To develop a predictive model for our caching system, we assessed several techniques and metrics to distinguish popular datasets from less popular ones effectively. Employing k-means clustering, we categorized datasets based on their popularity and explored diverse methods to precisely measure dataset usage. Given our constrained disk space, our aim was to optimize the selection of retained datasets, thereby improving cache efficiency.
Prior study [1] has demonstrated the feasibility of detecting popular datasets using a machine learning approach. In this study, we compare the predictive efficacy of two distinct models: a neural network model and a gradient-boosted trees regression model (XGBoost). The models, configured with 17 input variables, are trained on 127 million data points, collected over a span of three years from our data processing pipeline. Additionally, both models underwent hyperparameter tuning via Optuna, conducted on Perlmutter at NERSC.
Fig. 1. December 2023 comparison of predicted and actual dataset accesses using XGBoost. Axes represent next-day actual (x) vs. predicted (y) accesses. Points are colored based on the recency of last access, with lighter points indicating predictions are made with older data records. The red diagonal line indicates perfect predictions. A high correlation coefficient (0.84) reflects strong prediction accuracy, especially at higher access counts.

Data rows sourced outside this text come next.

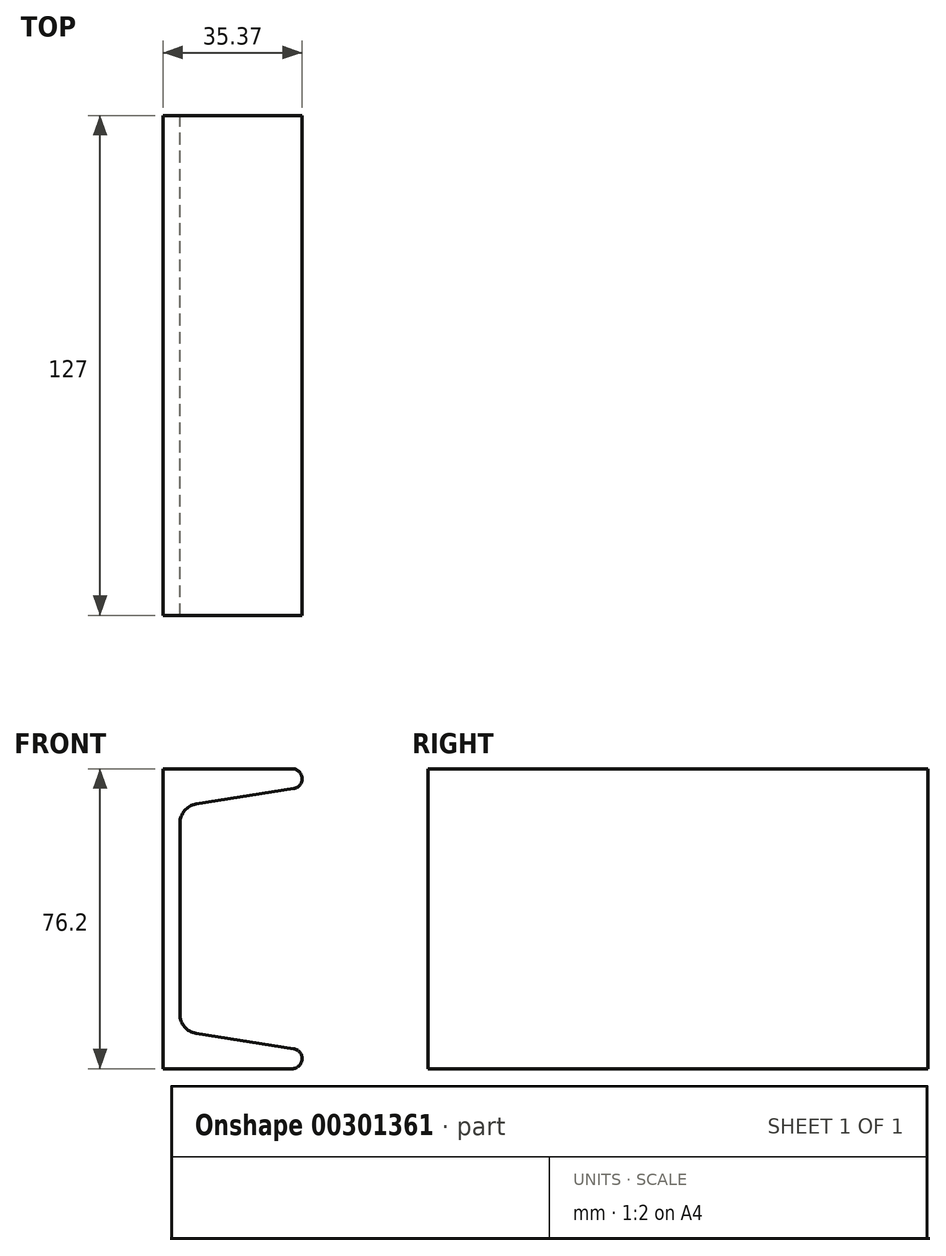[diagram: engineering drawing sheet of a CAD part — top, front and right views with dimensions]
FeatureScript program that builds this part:
annotation { "Feature Type Name" : "Feature", "Feature Type Description" : "" }
export const myFeature = defineFeature(function(context is Context, id is Id, definition is map)
    precondition{}
    {
        {
            var Q0;
            Q0=qCreatedBy(makeId("Front.planeOp"),FACE);
            var sketch = newSketch(context, id + "F0", { "sketchPlane" : qUnion([Q0])});
            skLineSegment(sketch, "E0", {"start": v(0, 0) * mm, "end": v(0, 76.2) * mm});
            skLineSegment(sketch, "E1", {"start": v(0, 76.2) * mm, "end": v(32.83, 76.2) * mm});
            skLineSegment(sketch, "E2", {"start": v(33.22, 71.15) * mm, "end": v(8.41, 67.22) * mm});
            skLineSegment(sketch, "E3", {"start": v(4.32, 62.43) * mm, "end": v(4.32, 13.77) * mm});
            skLineSegment(sketch, "E4", {"start": v(8.41, 8.98) * mm, "end": v(33.22, 5.05) * mm});
            skLineSegment(sketch, "E5", {"start": v(32.83, 0) * mm, "end": v(0, 0) * mm});
            skPoint(sketch, "E6.visualSharp", {"position": v(4.32, 9.63) * mm});
            skArc(sketch, "E6.filletArc", {"start": v(4.32, 13.77) * mm, "mid": v(5.48, 10.62) * mm, "end": v(8.41, 8.98) * mm});
            skPoint(sketch, "E7.visualSharp", {"position": v(4.32, 66.57) * mm});
            skArc(sketch, "E7.filletArc", {"start": v(8.41, 67.22) * mm, "mid": v(5.48, 65.58) * mm, "end": v(4.32, 62.43) * mm});
            skPoint(sketch, "E8.visualSharp", {"position": v(65.1, 76.2) * mm});
            skArc(sketch, "E8.filletArc", {"start": v(33.22, 71.15) * mm, "mid": v(35.36, 73.86) * mm, "end": v(32.83, 76.2) * mm});
            skPoint(sketch, "E9.visualSharp", {"position": v(65.1, 0) * mm});
            skArc(sketch, "E9.filletArc", {"start": v(32.83, 0) * mm, "mid": v(35.36, 2.34) * mm, "end": v(33.22, 5.05) * mm});
            skSolve(sketch);
        }
        {
            var Q0;
            Q0 = qSketchRegion(id + "F0", true);
            extrude(context, id + "F1", {"entities" : qUnion([Q0]), "depth" : 127 * mm});
        }
    });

Despite the inherent difficulty in forecasting future dataset accesses, our models showed promising performance. Notably, the XGBoost model displayed a lower root mean squared error (RMSE) for testing datasets compared to the neural network. Specifically, the relative ratios of testing RMSE to standard deviation were 0.28 for XGBoost and 0.84 for the neural network models.

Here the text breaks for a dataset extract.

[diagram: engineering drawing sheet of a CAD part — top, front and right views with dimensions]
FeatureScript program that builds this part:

Our research confirms that predicting dataset popularity is feasible through careful analysis of data features and the application of well-designed models. While the real-world application of these models in live caching policies requires further testing, our study underscores the potential of machine learning in improving dCache systems. Future endeavors will concentrate on implementing, benchmarking, and validating the efficacy of these proposed methods.
REFERENCES
[1] J. Bellavita, C. Sim, K. Wu, A. Sim, S. Yoo, H. Ito, V. Garonne, and E. Lancon, "Understanding data access patterns for dcache system," in 26th International Conference on Computing in High Energy & Nuclear Physics (CHEP2023), 2023.